Multiple Regression and Excel Solver (Advanced Topics):

  1. In order to run Multiple Regression analysis we will need to unprotect the worksheet. Click SigmaXL > Help > Unprotect Worksheet.
  2. In the Coded Design Matrix, highlight columns A to ABC, and the calculated responses as shown:

  3. Coded Design Matrix

  4. Click SigmaXL > Statistical Tools > Regression > Multiple Regression. Click Next.
  5. Select Average (Y), click Numeric Response (Y) >>; holding the CTRL key, select B, C, and BC; click Continuous Predictors (X) >> as shown:


  6. Multiple Regression

  7. Click OK. The resulting regression report is shown:

    Multiple Regression Model

    Note that the R-square value of 92.85% is much higher than the earlier result of 27%. This is due to our modeling the mean response value rather than considering all data in the outer array. Note also that the C main effect now appears as significant.

  8. Click on the Sheet Three-Factor 8-Run DOE.
  9. With the Coded Design Matrix highlighted as before, click SigmaXL > Statistical Tools > Regression > Multiple Regression. Click Next.
  10. Select StdDev (Y), click Numeric Response (Y) >>; select A, click Continuous Predictors (X) >> as shown:

    Multiple Regression in Excel

  11. Click OK. The resulting regression report is shown:

    Multiple Regression Model

    Note that Factor A (Flour) now shows as a statistically significant factor affecting the Standard Deviation of Taste Score.

  12. Now we will use Excel’s Equation Solver to verify the optimum settings determined using the Main Effects and Interaction Plots.
  13. Click on the Sheet Three-Factor 8-Run DOE. At the Predicted Output for Y, enter 1 for Flour. We are setting this as a constraint, because Flour = +1 minimizes the Standard Deviation. Reset the Butter and Egg to 0 as shown:

    Design of Experiments

  14. Click Tools > Add-Ins (Excel 2007: Office Button | Excel Options | Add-Ins > Manage Excel Add-Ins, click Go; Excel 2010: File | Options…). Ensure that the Solver Add-in is checked. If the Solver Add-in does not appear in the Add-ins available list, you will need to re-install Excel to include all add-ins.

    Excel Addins

  15. Click OK. Click Tools > Solver (Excel 2007/2010: Data | Analysis | Solver).
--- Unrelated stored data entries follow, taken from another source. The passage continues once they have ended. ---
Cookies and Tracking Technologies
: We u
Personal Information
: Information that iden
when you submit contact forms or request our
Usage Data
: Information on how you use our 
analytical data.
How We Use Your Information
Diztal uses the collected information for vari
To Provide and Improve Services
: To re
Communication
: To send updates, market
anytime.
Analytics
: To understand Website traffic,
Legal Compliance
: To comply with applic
Set the Solver Parameters as shown:

    Excel Solver

    Cell J11 is the Y-hat, predicted average taste score. Solver will try to maximize this value. Cells H11 to H13 are the Actual Factor Settings to be changed. Cells I11 to I13 are the Coded Factor settings where the following constraints are given: I11=1; I12 >= -1; I12 <= 1; I13 >= -1; I13 <=1.

  16. Click Solve. The solver results are given in the Predicted Output for Y as Butter = -1 and Egg = 1.

    Design of Experiments

  17. Solver indicates that a solution is found:

    Excel Solver Results

  18. Click OK to keep the solution.